Thank you for sticking with me.

Happy Creating,

EF

Pivot Points

Let me tell you about the Marie Antoinette watch.

Its said to be the greatest watch ever made.

One day in 1783, an admirer of the French queen arrived at the workshop of Adam-Louis Breguet, the greatest watchmaker in Paris.  He wanted the perfect watch for the perfect woman.  His commission was to be without bounds.  Breguet was to pour everything he knew into making the most complex, and most beautiful timepiece possible.  Money was no object.

The watch became Breguet’s obsession.  Even after the French monarchy fell, Marie Antoinette was executed, and the lucrative business he had built from the commissions of the aristrocracy was in ruins, Breguet continued to craft his masterpiece.  Ultimately, it took forty years to complete, and had to be finished by Breguet’s son, four years after the master himself died.

Known officially as the Breguet No. 160 Grand Complication, the watch contained every function known at that time – Breguet even invented a few new ones.  It was crafted in precious metals and gems.  Breguet used sapphire for all the mechanical pivot points in the clockwork, in order reduce friction.

And its these sapphire pivot points that fascinate me.

Because I’m at a pivot point right now.

You will have noticed in recent months that this blog has become fairly, if not completely, dormant.  Life has, as it were, taken over.  There was no space to write.  No space in my life.  No space in my head.

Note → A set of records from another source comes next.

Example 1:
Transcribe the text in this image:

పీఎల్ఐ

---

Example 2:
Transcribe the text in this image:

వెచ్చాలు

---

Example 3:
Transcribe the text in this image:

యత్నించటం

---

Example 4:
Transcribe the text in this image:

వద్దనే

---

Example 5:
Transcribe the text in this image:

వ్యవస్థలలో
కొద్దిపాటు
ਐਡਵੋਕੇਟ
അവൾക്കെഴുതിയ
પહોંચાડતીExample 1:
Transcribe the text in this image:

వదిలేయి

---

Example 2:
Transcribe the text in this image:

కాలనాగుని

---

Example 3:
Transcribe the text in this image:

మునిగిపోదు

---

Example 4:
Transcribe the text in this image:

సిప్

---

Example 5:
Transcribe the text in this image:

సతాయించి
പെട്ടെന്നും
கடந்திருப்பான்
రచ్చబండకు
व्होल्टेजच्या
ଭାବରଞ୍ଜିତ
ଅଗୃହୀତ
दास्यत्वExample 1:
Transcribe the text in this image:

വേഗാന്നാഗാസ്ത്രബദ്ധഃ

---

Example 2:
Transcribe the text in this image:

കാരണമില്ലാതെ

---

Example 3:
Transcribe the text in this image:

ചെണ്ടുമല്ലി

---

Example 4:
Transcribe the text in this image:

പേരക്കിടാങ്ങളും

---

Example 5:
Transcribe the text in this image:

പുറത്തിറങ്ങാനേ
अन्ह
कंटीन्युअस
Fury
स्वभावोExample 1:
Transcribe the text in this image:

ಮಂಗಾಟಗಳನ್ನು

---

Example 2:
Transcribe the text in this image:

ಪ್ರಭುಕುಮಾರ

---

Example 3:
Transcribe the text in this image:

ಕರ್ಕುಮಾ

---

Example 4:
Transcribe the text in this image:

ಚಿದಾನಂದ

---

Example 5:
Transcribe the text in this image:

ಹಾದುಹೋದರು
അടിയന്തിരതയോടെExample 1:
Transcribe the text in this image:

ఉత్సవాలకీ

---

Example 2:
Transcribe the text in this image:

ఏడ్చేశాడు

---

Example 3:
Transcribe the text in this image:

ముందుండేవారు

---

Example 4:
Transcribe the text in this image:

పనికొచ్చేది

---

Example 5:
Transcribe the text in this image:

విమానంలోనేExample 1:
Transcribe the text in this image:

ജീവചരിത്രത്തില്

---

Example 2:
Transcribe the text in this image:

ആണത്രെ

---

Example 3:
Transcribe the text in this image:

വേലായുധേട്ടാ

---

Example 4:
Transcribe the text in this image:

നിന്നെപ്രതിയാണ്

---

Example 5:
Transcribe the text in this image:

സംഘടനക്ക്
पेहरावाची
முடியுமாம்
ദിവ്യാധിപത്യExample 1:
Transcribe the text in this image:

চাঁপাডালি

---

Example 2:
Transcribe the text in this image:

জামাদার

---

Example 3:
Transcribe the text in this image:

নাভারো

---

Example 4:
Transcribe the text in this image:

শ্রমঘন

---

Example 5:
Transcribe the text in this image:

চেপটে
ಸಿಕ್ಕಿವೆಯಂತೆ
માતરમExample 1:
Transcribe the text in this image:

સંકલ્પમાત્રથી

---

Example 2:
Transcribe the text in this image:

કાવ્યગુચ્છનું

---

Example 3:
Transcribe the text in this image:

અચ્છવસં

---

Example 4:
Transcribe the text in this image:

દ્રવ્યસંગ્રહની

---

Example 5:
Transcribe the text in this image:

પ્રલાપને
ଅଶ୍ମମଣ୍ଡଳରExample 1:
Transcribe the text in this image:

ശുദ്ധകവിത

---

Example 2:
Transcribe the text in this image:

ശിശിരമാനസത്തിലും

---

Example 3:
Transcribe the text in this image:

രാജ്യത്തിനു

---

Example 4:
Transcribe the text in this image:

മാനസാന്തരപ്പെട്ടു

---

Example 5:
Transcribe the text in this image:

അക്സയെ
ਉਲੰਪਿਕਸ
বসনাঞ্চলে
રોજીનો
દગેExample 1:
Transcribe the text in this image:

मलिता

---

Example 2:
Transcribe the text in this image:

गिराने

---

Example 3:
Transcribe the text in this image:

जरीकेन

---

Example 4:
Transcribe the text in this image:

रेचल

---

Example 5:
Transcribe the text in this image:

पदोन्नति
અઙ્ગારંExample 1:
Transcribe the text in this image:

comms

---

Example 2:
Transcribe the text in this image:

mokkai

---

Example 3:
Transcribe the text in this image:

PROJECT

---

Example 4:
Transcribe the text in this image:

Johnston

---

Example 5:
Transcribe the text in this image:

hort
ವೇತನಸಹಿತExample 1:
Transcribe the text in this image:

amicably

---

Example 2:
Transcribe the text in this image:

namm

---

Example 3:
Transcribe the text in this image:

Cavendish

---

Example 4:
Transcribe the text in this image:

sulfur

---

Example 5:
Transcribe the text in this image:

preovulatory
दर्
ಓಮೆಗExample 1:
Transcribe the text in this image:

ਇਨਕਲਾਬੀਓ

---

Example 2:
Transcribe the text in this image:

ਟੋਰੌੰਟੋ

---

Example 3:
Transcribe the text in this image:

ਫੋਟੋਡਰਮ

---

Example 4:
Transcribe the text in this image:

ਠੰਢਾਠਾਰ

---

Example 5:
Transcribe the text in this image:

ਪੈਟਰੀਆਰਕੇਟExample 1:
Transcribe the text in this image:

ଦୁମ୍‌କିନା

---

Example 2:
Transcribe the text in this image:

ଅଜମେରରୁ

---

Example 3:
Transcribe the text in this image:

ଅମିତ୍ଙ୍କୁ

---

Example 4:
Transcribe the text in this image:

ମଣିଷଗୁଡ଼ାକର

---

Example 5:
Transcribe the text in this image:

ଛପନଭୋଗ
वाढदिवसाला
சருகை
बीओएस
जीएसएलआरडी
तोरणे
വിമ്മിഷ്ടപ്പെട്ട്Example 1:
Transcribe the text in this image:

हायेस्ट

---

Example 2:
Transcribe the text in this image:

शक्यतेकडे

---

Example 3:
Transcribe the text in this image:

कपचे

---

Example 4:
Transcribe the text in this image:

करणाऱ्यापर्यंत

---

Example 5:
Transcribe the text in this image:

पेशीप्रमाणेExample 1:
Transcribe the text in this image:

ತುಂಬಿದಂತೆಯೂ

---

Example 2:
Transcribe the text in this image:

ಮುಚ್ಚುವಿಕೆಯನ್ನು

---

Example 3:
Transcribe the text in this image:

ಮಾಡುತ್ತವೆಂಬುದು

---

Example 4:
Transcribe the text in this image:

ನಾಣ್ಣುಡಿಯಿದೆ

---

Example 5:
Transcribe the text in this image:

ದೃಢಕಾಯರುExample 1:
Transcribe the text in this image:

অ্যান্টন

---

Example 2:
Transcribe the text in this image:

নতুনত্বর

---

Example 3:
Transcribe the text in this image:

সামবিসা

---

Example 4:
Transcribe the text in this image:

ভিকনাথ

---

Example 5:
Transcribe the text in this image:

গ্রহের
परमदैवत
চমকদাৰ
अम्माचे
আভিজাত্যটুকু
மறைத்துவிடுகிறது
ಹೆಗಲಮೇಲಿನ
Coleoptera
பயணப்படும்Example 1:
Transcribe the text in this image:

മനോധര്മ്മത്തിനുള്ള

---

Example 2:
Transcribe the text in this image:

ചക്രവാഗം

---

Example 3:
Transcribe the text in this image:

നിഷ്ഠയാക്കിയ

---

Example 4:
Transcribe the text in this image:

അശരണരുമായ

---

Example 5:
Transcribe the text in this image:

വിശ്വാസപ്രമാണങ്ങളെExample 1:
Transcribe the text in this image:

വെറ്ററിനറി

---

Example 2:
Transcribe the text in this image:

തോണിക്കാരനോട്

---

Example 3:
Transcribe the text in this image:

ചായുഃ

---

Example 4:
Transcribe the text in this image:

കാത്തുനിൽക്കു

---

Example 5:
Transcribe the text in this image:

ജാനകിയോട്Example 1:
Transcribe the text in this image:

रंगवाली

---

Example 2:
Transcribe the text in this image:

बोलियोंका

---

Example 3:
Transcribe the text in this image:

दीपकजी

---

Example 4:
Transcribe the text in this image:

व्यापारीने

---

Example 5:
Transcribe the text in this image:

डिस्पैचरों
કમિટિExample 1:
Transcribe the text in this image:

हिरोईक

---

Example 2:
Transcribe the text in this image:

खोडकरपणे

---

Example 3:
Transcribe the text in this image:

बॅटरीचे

Then, in September, on my birthday ironically, my mother-in-law died.  Her dementia had been filling up all the space in my brain and in my life.  Since she has been gone, I’ve begun to recollect not only who I am, but also all the activities that had been shelved and forgotten in order to look after her.  So many things I wanted in my life had fallen away, out of necessity.  And so many things now seemed irrelevant.

In the last few months, I know that I have changed not only profoundly but also irrevocably.  So much more has been happening than simply looking after my ailing elderly relative – things which are someone else’s story to tell.  And yet they, too, have had a hand in my transformation.  My life has been like a pack of cards, being shuffled by the Hand of (insert your favourite deity/scientific motivator here).

The day my mother-in-law died was a beautiful day.  The sun shone.  The sky was a perfect sapphire blue.  I stood outside the hospital foyer with a soft, warm wind on my face, and knew that I had reached one of Breguet’s pivots.  Wasn’t the sky exactly the right blue, after all?  And does not sapphire reduce friction?

The friction of life with Alzheimers is gone.  The cards that were thrown up into the air have fallen back down in a new order.  The things that seemed important then are irrelevant now, and vice versa.

Now the funeral is over, now the first shock of grief has passed, I find all I want to do is write.  I want to write something profound.  I want to write because I have changed.  I want to write something real.  Something hard.  Something pivotal.  My own sapphire pivot point.  So I am writing.  By hand in my journal.  In notebooks, longhand.  Using Natalie Goldberg’s wisdom as my map, I am steadily shuffling my way towards the light.

I hope I am making my own ‘Grand Complication’, out of the precious metals and gems of my own life.  I hope you will join me on my journey.  And I hope it won’t take me the forty years it took Breguet!